>>>

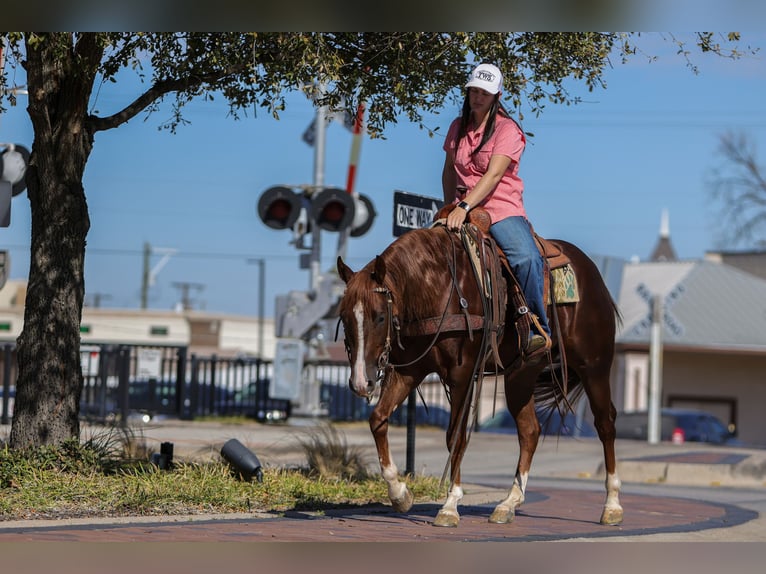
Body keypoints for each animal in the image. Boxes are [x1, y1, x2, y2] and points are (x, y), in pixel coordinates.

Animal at [336, 209, 623, 529]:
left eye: (379, 316)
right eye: (344, 316)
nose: (361, 382)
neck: (437, 287)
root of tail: (593, 273)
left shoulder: (462, 376)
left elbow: (456, 437)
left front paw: (450, 506)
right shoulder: (409, 372)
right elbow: (378, 419)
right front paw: (400, 494)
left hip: (594, 367)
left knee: (605, 424)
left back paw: (612, 505)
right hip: (521, 375)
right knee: (529, 431)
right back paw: (508, 503)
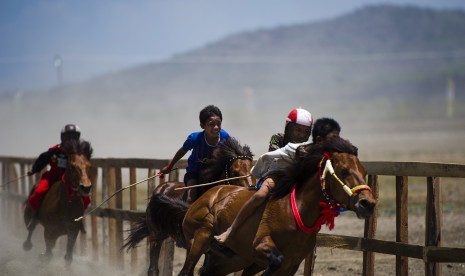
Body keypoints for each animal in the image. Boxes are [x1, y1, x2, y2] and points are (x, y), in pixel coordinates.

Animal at [121, 138, 256, 276]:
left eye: (250, 169)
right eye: (235, 172)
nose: (250, 189)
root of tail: (162, 187)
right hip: (156, 234)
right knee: (153, 268)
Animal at [150, 138, 376, 276]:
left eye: (364, 171)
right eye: (344, 170)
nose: (368, 203)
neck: (296, 211)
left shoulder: (291, 264)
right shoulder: (261, 246)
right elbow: (274, 259)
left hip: (233, 259)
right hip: (200, 238)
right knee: (186, 269)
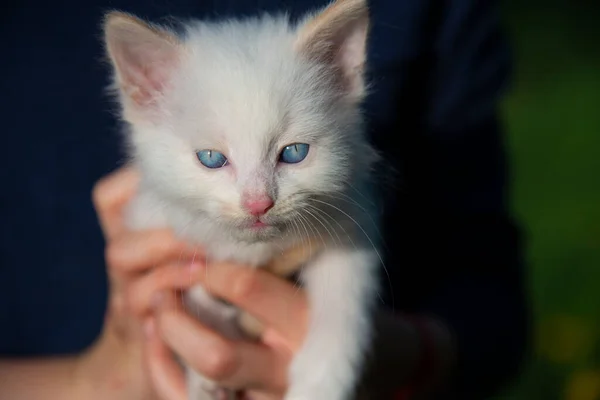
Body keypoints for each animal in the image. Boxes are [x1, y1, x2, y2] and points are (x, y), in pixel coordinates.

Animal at [103, 1, 382, 398]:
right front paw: (204, 374)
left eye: (294, 152)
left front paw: (322, 379)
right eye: (211, 158)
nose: (258, 204)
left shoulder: (349, 222)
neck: (254, 249)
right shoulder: (154, 224)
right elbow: (189, 287)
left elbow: (344, 300)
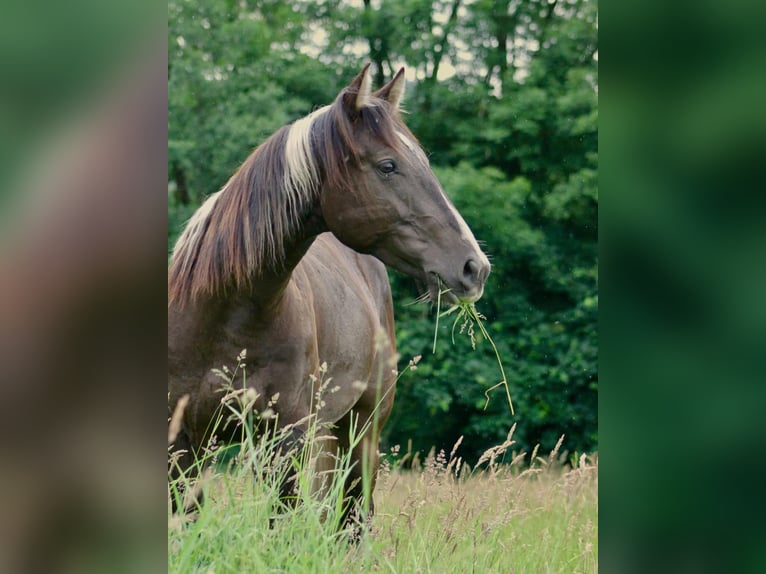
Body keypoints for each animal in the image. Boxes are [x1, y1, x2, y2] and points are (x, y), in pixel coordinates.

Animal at [168, 64, 490, 529]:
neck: (226, 316)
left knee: (354, 518)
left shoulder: (285, 441)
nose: (474, 267)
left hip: (363, 432)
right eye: (388, 165)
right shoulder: (182, 444)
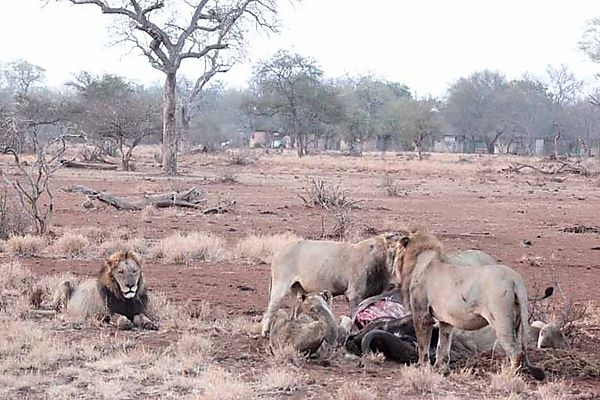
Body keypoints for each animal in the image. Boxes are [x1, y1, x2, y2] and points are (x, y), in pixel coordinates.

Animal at [262, 233, 404, 336]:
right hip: (281, 284)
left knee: (294, 309)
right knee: (271, 308)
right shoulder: (354, 294)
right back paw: (265, 332)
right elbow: (354, 316)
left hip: (297, 289)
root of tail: (278, 252)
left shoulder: (376, 293)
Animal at [396, 230, 548, 380]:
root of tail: (515, 279)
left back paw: (507, 375)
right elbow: (443, 345)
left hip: (501, 320)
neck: (419, 259)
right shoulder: (446, 320)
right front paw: (441, 369)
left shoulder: (421, 314)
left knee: (516, 352)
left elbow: (423, 345)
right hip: (515, 320)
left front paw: (421, 367)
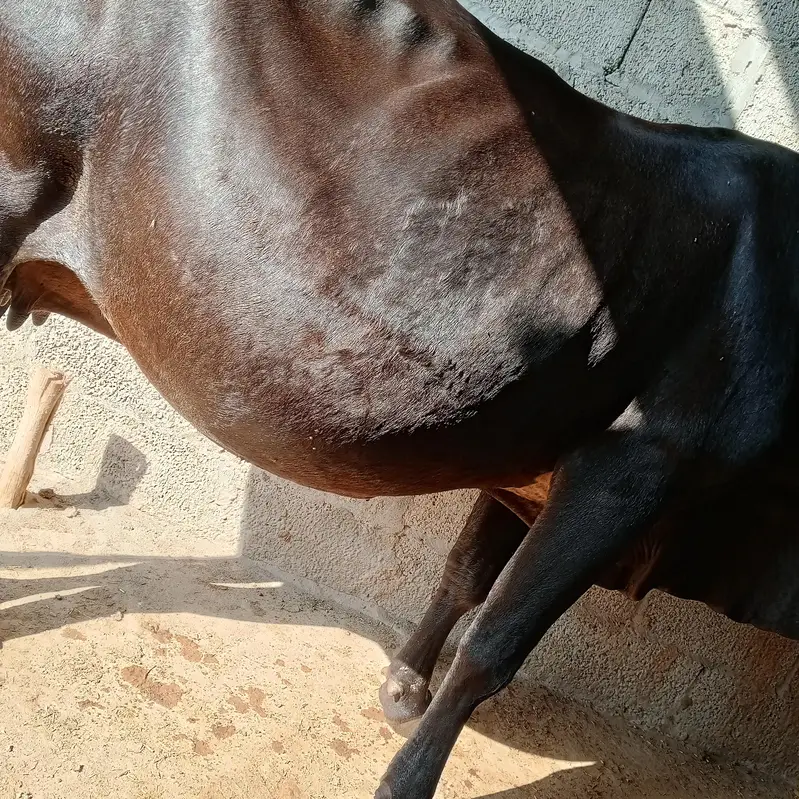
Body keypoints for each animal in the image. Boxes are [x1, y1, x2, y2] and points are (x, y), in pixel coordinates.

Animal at [1, 1, 798, 797]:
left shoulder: (533, 466)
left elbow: (464, 575)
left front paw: (404, 689)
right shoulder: (634, 467)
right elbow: (494, 645)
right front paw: (406, 778)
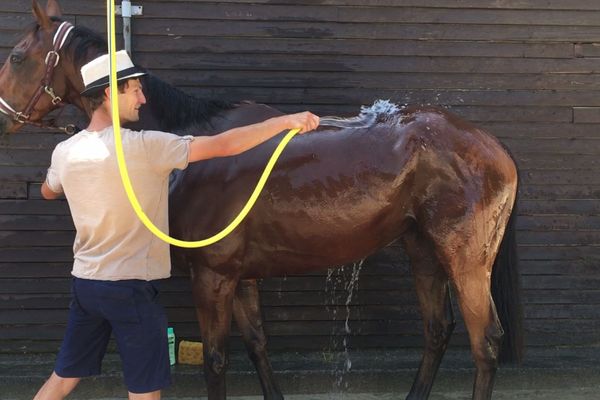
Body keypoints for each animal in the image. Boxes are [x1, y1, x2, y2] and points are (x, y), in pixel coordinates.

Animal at [1, 1, 524, 398]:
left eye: (17, 56)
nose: (2, 116)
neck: (190, 145)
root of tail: (490, 144)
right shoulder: (240, 276)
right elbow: (257, 344)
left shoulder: (212, 276)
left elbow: (216, 359)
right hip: (422, 251)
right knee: (437, 330)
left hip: (465, 258)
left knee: (485, 342)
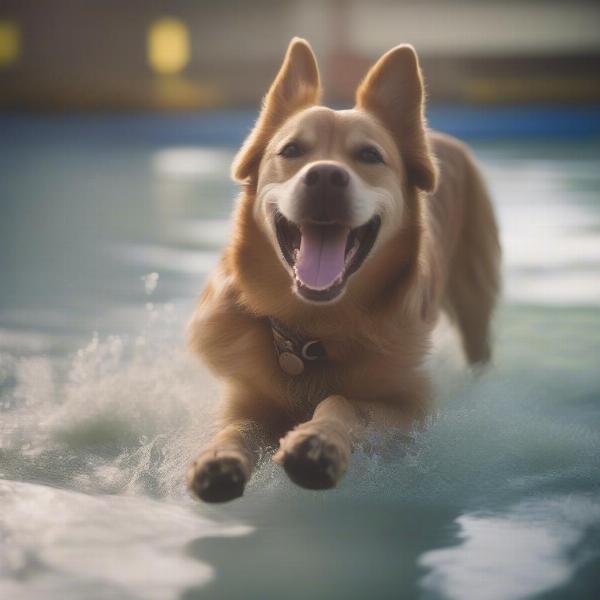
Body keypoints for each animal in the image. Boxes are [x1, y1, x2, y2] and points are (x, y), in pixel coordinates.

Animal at [186, 37, 502, 502]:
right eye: (292, 151)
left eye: (369, 155)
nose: (325, 177)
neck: (313, 331)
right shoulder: (241, 398)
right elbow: (236, 427)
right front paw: (218, 457)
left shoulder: (410, 413)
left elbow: (343, 403)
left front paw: (318, 442)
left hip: (475, 300)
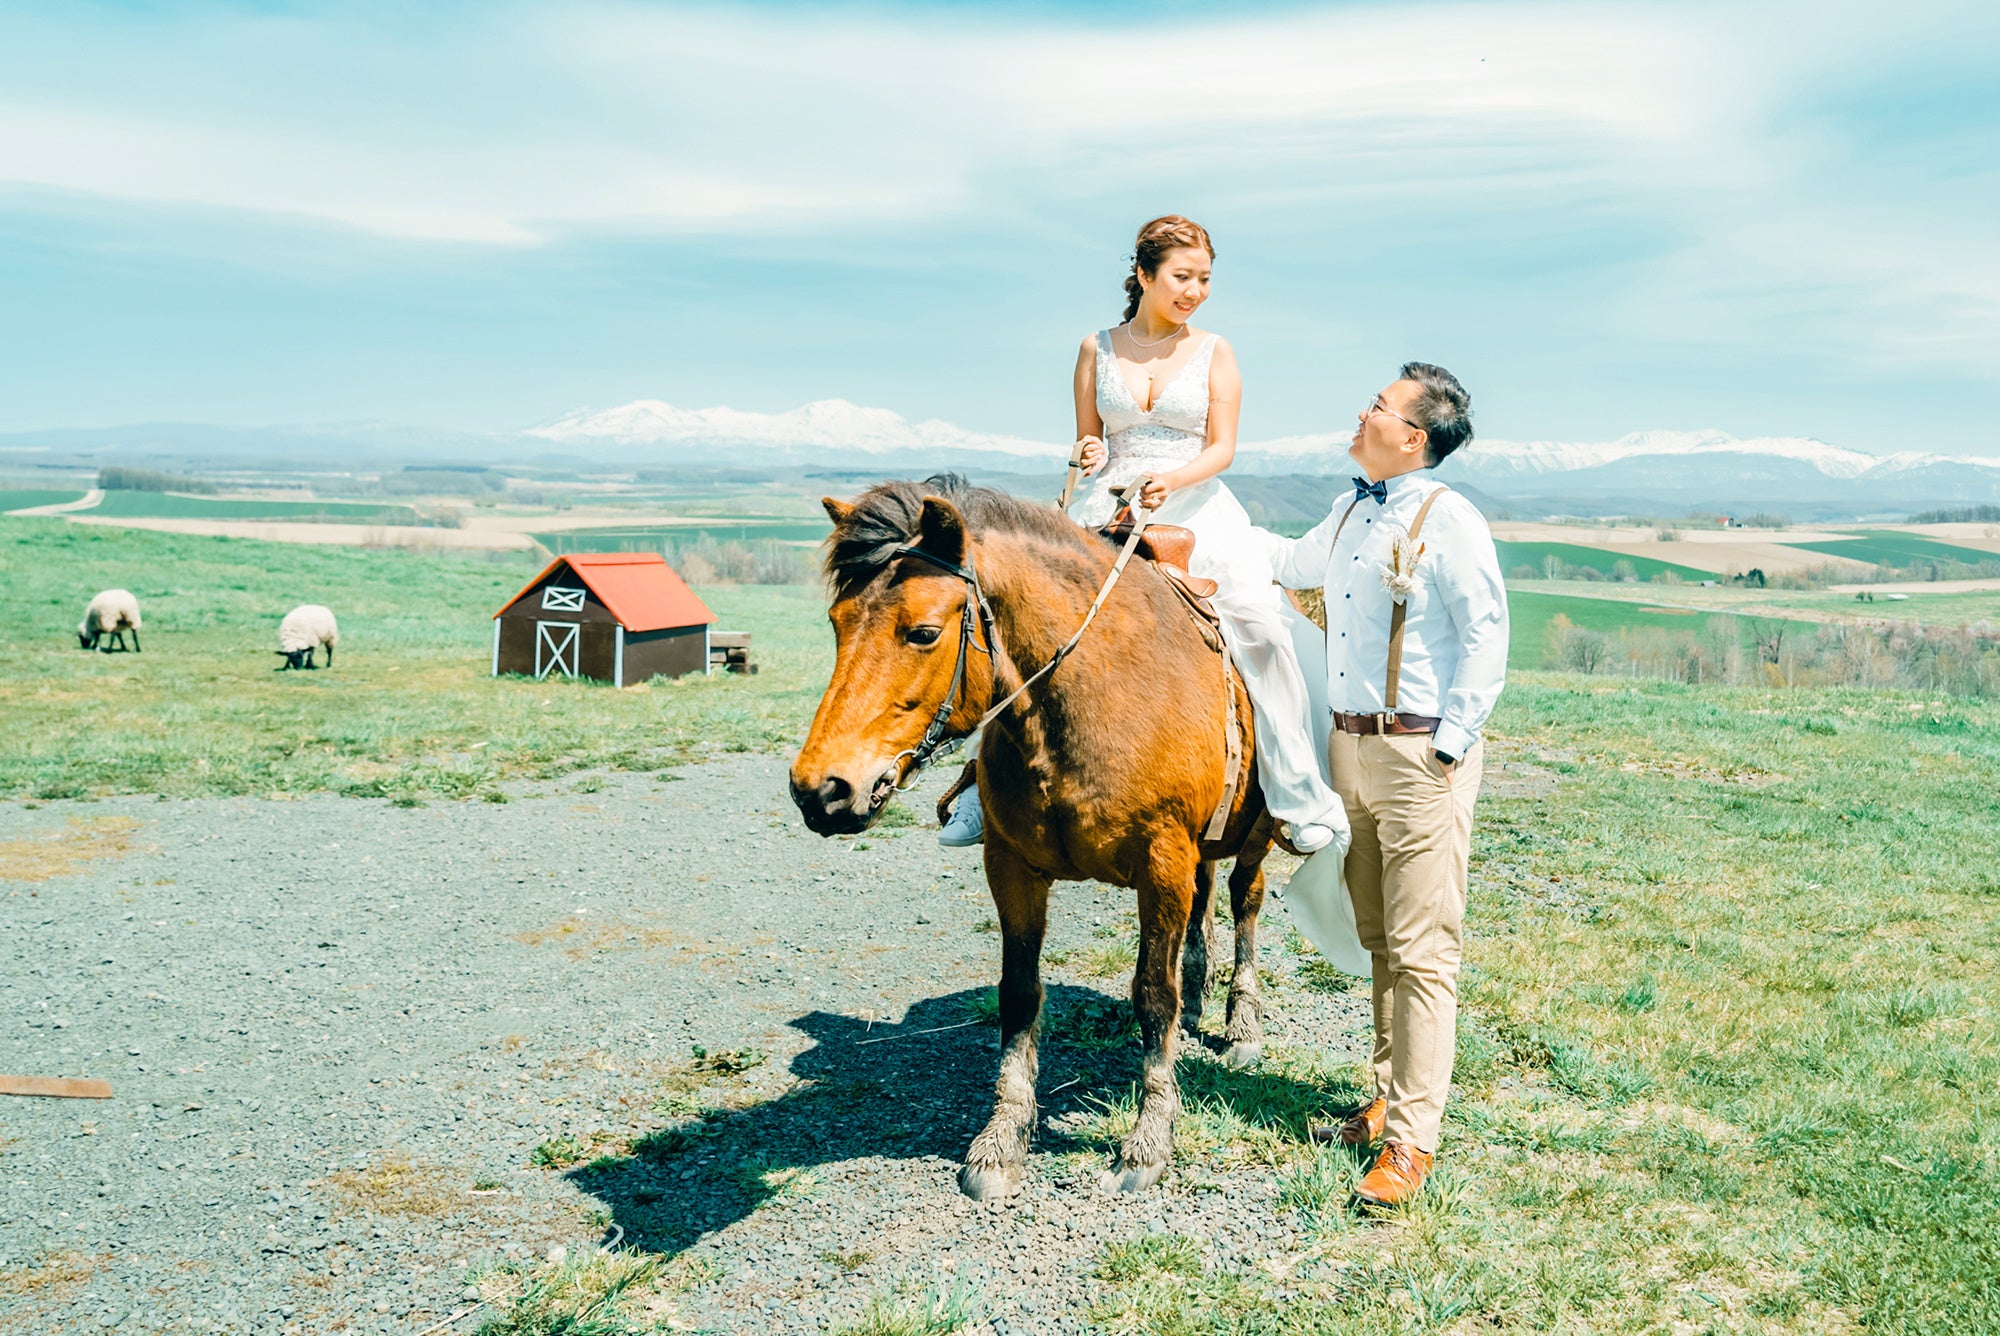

<<<

Your output should be the lines above from the one that contains "right elbow: (257, 344)" through the one that contains "neck: (313, 331)", word for word, with pictures left out.

right elbow: (257, 344)
left shoulder: (212, 276)
left elbow: (216, 359)
right hip: (422, 251)
right knee: (437, 330)
left hip: (465, 258)
left knee: (485, 342)
Body keypoints for each animal in the image. Boxes are [x1, y1, x2, y2] and points are (x, y), in pixel coordinates.

Animal at [186, 37, 502, 502]:
right eye: (292, 151)
left eye: (369, 155)
nose: (325, 177)
neck: (313, 331)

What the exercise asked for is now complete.